August 1, 2018—The Service Professionals General Session at AAPEX 2018 will tackle one of the industry’s most important issues: building rewarding careers for automotive technicians and ensuring they have the skills to repair vehicles equipped with new technology.
Last week, AAPEX announced that the National Automotive Service Task Force (NASTF), will be leading the general session, Automotive Career Pathways: The Road to Great Technicians. The session will help identify career paths for current and future technicians and how students, parents, instructors and shop owners all play a role in career development.
Chris Chesney, senior director of training at Carquest Technical Institute, is one of the panelists on this session. He spoke with Ratchet+Wrench to give readers a small preview of what attendees can expect.
One of the major topics of the discussion will be how to reconfigure education for technicians and provide an updated curriculum to prepare them for the industry’s technological shift.
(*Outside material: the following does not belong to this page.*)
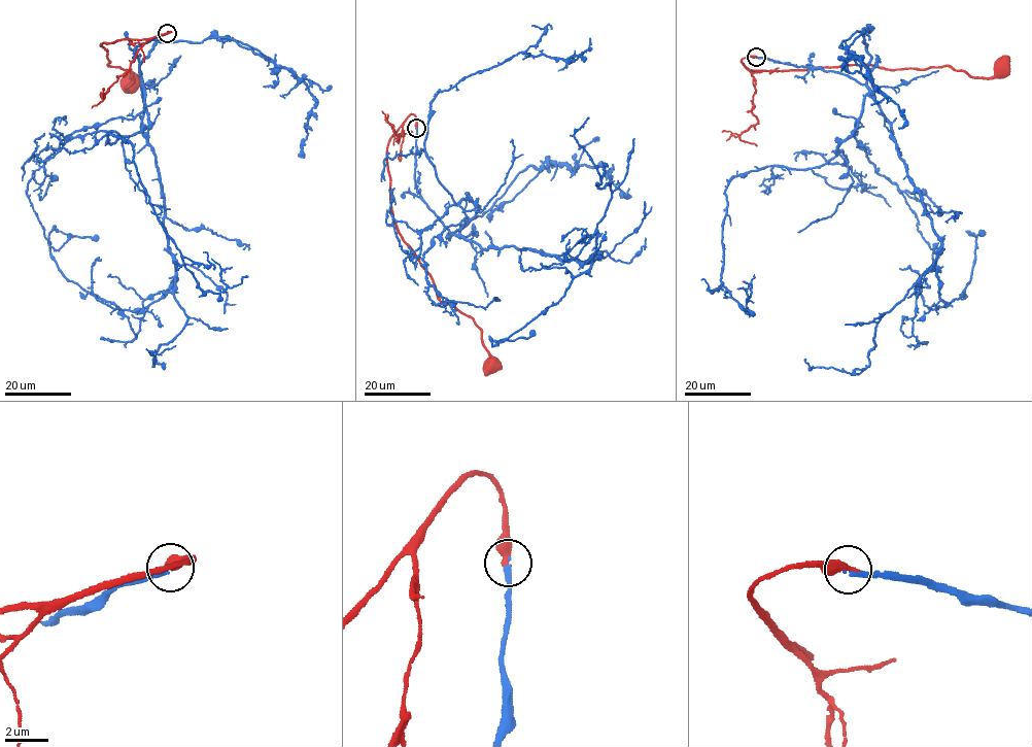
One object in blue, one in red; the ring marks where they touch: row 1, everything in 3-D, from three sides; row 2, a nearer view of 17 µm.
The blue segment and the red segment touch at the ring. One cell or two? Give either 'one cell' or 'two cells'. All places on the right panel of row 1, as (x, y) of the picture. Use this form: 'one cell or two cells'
two cells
“We’re counting on the same amount of time and same type of education methodology that we’ve used for the last 50 years to prepare them for technology that hasn’t stood still,” Chesney said.
Chesney said the Road to Great Technicians, which has been covered in previous Ratchet+Wrench articles, is focusing on how to move the industry towards competency based education at a rate students can absorb at their own pace, rather than a one-size-fits-all mentality with two years of post-secondary education.
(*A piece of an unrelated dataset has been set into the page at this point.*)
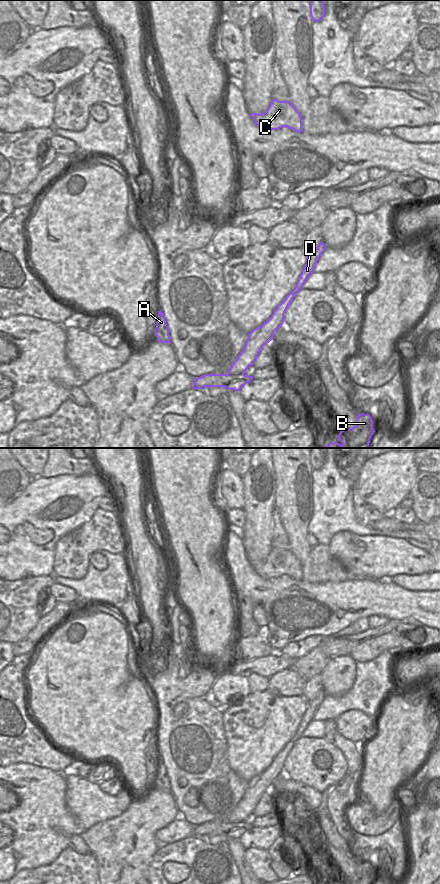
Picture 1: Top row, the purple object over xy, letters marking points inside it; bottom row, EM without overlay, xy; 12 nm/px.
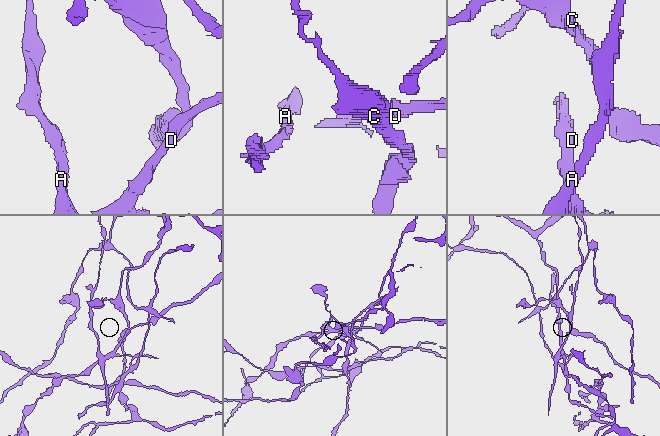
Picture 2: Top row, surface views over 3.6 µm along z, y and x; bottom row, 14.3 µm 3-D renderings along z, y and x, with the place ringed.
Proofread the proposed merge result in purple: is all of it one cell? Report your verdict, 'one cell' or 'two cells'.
two cells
With this, Chesney and his guests will discuss how shop owners can get involved and committed to this effort. They can get involved in NASTF, he said, or they can join a local vocational school’s advisory council, to offer advice on how to form that curriculum.
“They need to be involved by helping that instructor, understanding the system and offering internships,” Chesney said. “It’s the industry’s problem, not the vocational school’s fault.”
Retention of technicians will also be a major talking point in the session, Chesney said. Shop owners need to define and illustrate to people either considering the industry or already in the industry the opportunities that are available outside of what they’re doing today. This may mean giving technicians a good idea of how they can move up in the shop, anywhere from a service advisor role to potential ownership down the line.